◆ **About this task**
Scan the data, and whenever a line contains "những", copy it.

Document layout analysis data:

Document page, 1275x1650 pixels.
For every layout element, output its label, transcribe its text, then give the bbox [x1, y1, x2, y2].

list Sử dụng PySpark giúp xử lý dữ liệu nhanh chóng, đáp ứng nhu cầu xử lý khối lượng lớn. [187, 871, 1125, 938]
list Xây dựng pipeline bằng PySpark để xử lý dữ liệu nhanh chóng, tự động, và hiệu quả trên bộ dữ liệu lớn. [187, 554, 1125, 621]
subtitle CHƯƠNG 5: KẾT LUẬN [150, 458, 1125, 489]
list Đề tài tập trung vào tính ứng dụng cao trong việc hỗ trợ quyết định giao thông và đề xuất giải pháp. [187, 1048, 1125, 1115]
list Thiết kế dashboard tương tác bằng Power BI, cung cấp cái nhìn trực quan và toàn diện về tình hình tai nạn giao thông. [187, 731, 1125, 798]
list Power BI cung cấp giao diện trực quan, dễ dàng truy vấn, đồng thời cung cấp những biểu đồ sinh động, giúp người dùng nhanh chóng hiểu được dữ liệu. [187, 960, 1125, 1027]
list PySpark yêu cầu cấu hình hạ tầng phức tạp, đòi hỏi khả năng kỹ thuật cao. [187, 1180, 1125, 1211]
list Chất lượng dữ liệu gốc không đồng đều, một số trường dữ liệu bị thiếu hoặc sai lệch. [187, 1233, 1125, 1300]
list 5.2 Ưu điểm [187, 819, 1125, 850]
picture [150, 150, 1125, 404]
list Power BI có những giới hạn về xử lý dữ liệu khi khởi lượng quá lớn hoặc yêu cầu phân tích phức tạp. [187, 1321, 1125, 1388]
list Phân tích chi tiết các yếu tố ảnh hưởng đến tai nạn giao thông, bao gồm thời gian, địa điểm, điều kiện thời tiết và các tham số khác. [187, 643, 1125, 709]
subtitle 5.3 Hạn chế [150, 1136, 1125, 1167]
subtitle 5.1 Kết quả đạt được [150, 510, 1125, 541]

◆ **Output of the task**
list Power BI cung cấp giao diện trực quan, dễ dàng truy vấn, đồng thời cung cấp những biểu đồ sinh động, giúp người dùng nhanh chóng hiểu được dữ liệu. [187, 960, 1125, 1027]
list Power BI có những giới hạn về xử lý dữ liệu khi khởi lượng quá lớn hoặc yêu cầu phân tích phức tạp. [187, 1321, 1125, 1388]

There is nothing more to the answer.